3. In this case, the elastic element 7 is expanded, and the elastic element 6 is compressed until its potential energy becomes equal to the potential energy of the elastic element 7 in the initial state. When the inertial mass 5 reaches the extreme position in which the elastic element 6 is fully compressed and the elastic element 7 is released, it is fixed on the carriage 4 with latches 10 and 12. The clamped part 1 is pressed to the base by the force of the compressed elastic element 6. The drive, which operates when the inertial mass from one fixed position to another, serves to compensate for energy losses due to friction and energy dissipation in elastic elements.

Spinning occurs in the reverse order. When lowering the latches 10 and 12, the inertial mass 5 under the action of the expanding elastic element 6 moves in the direction from the clamping jaw 3 and compresses the elastic element 7. After the inertial mass 5 reaches its initial position relative to the carriage 4, it is fixed by latches 11 and 13 on the carriage

4. With this movement, the drive also works to compensate for energy losses. After fixing the inertial mass 5 on the carriage 4, the latches 14 and 15 are released, and the carriage 4 with the inertial mass 5 fixed on it under the action of the drive connected to the base located on the latter moves from the captured part 1, thereby clamping jaw 3 is removed from the part 1 .
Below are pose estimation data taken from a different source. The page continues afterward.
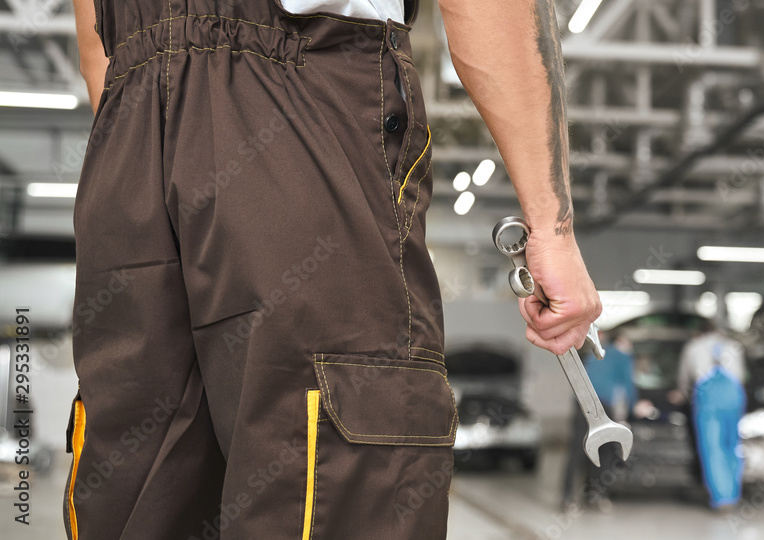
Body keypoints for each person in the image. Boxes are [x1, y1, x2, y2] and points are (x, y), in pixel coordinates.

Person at [67, 0, 601, 538]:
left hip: (127, 115)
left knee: (135, 478)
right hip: (302, 92)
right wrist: (551, 229)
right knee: (336, 473)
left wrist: (145, 151)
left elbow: (94, 32)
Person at [561, 332, 649, 512]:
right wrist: (635, 406)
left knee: (577, 450)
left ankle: (567, 499)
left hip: (581, 403)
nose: (630, 347)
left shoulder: (597, 351)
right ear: (622, 341)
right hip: (601, 405)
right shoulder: (623, 355)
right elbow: (627, 384)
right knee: (606, 451)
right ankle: (595, 496)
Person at [675, 319, 747, 509]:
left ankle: (722, 498)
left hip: (709, 400)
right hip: (734, 397)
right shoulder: (733, 346)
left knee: (712, 448)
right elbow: (742, 376)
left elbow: (684, 381)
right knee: (732, 445)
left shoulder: (693, 347)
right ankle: (734, 492)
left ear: (699, 332)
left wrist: (683, 395)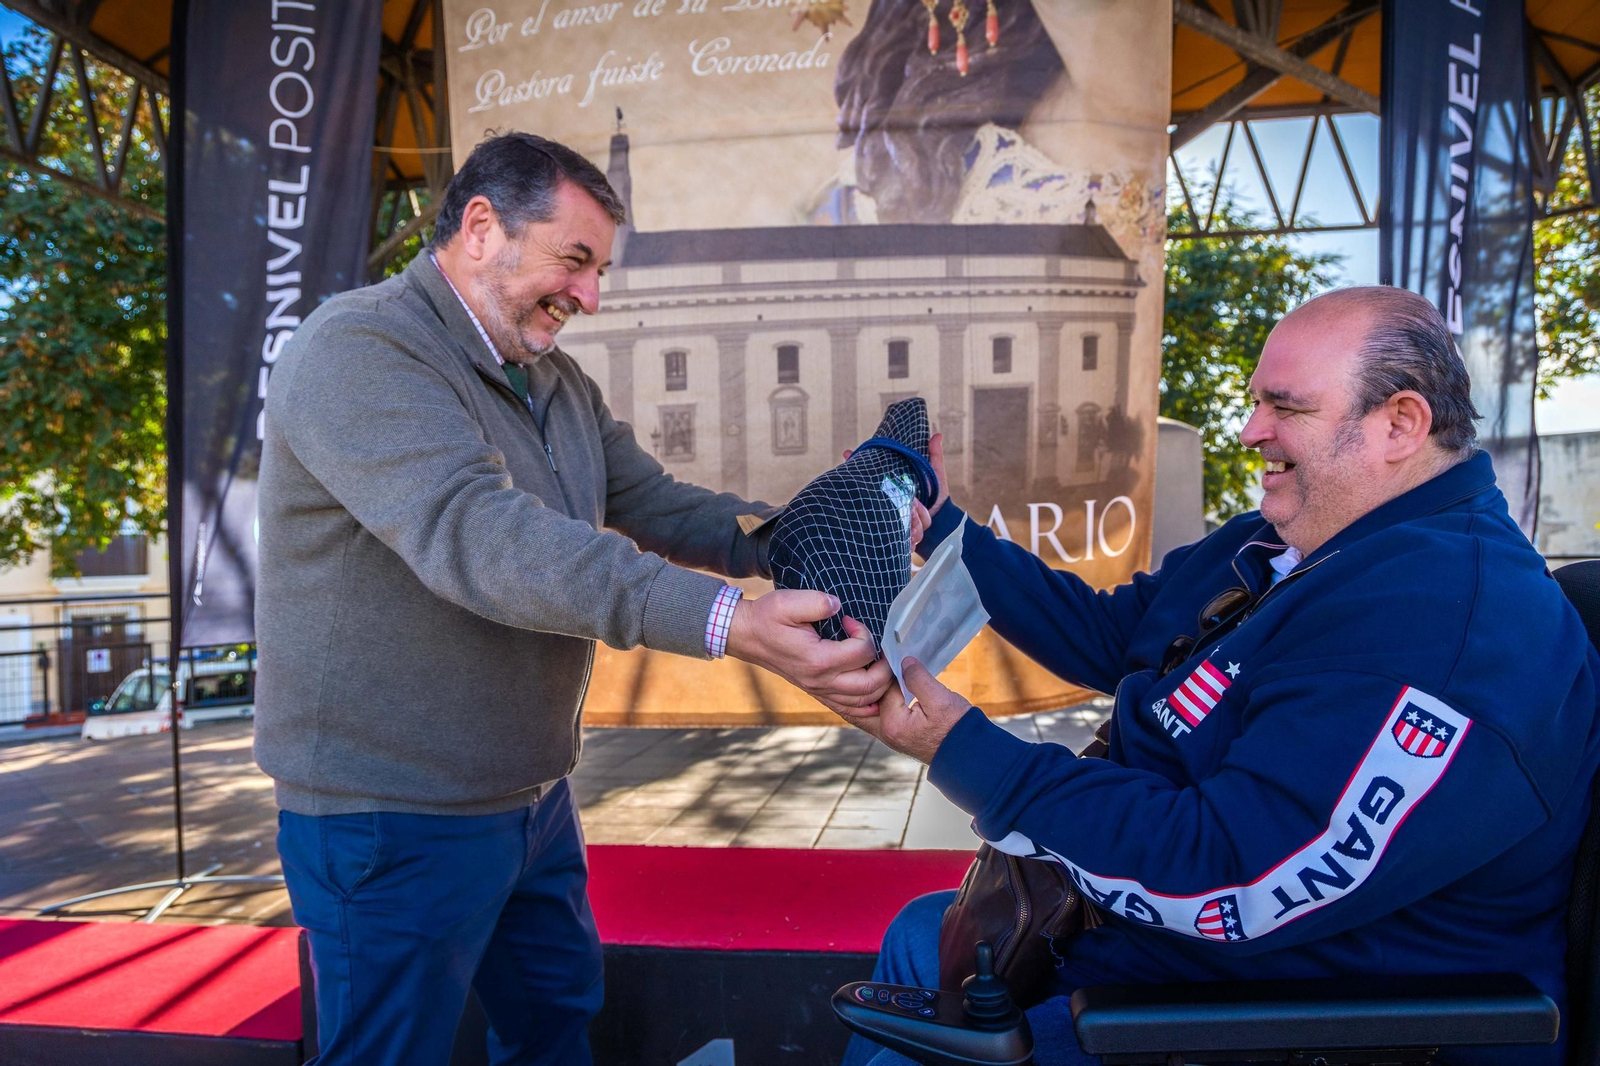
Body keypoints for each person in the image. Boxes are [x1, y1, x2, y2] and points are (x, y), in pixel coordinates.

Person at [253, 132, 896, 1066]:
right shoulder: (357, 348)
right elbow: (480, 537)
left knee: (557, 1026)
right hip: (385, 815)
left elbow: (653, 502)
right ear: (482, 228)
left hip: (532, 799)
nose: (591, 296)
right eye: (576, 260)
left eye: (599, 270)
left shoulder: (554, 378)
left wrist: (814, 536)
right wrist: (730, 623)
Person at [842, 286, 1600, 1066]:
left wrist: (965, 750)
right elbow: (1114, 632)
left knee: (912, 1034)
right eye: (1255, 402)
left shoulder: (1453, 622)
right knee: (915, 939)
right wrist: (942, 527)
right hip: (1162, 948)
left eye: (1286, 408)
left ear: (1400, 424)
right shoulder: (1298, 537)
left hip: (1302, 1019)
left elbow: (1237, 874)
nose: (1250, 431)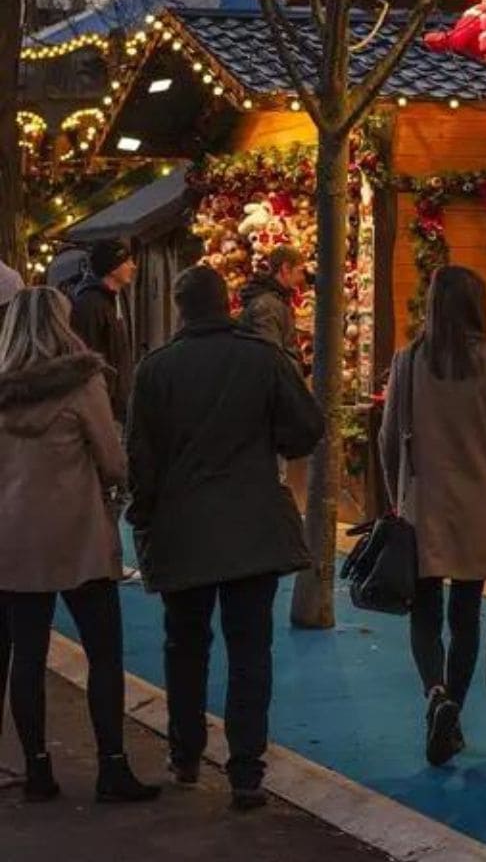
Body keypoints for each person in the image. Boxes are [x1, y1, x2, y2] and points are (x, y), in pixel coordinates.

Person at [125, 265, 323, 810]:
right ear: (226, 304)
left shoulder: (155, 371)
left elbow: (139, 456)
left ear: (181, 308)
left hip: (182, 527)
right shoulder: (262, 359)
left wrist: (144, 516)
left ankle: (186, 754)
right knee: (249, 649)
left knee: (184, 646)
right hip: (252, 526)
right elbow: (308, 426)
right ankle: (245, 771)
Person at [0, 289, 160, 804]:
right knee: (104, 653)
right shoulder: (82, 382)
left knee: (27, 655)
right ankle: (112, 766)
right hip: (80, 539)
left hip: (14, 543)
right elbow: (114, 462)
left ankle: (37, 769)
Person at [379, 265, 486, 768]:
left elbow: (387, 438)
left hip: (420, 503)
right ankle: (455, 714)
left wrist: (396, 495)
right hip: (476, 504)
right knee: (465, 617)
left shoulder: (408, 360)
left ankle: (435, 693)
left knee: (423, 614)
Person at [69, 239, 138, 581]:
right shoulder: (92, 305)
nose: (134, 266)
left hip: (114, 404)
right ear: (113, 266)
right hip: (105, 408)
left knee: (113, 488)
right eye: (128, 261)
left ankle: (108, 558)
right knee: (109, 485)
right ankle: (106, 560)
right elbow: (91, 359)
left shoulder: (109, 301)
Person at [238, 245, 307, 361]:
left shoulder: (276, 300)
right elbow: (271, 357)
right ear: (285, 269)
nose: (302, 278)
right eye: (299, 271)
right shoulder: (266, 306)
Thus, the grip allows to reduce shock loads on the clamped part at the moment of contact of the clamping jaw while maintaining the smoothness of the clamping device by reducing the speed of movement of the clamping jaw at the moment of contact.

Claims (2)

Claim 1. The grip of the manipulator, containing the base with a fixed jaw and a movable inertial clamping mechanism, made in the form of an inertial mass with elastic elements, one of which carries a clamping jaw, while the inertial mechanism is mounted with the possibility of fixing relative to the base, characterized in that that, in order to reduce shock loads on the clamped part, the inertial clamping mechanism is located on the drive carriage, on which the inertial mass is mounted with the possibility of movement and fixing relative to the carriage. 2. The gripper according to claim 1, characterized in that the clamping jaw is pivotally mounted on the carriage with the possibility of angular movement.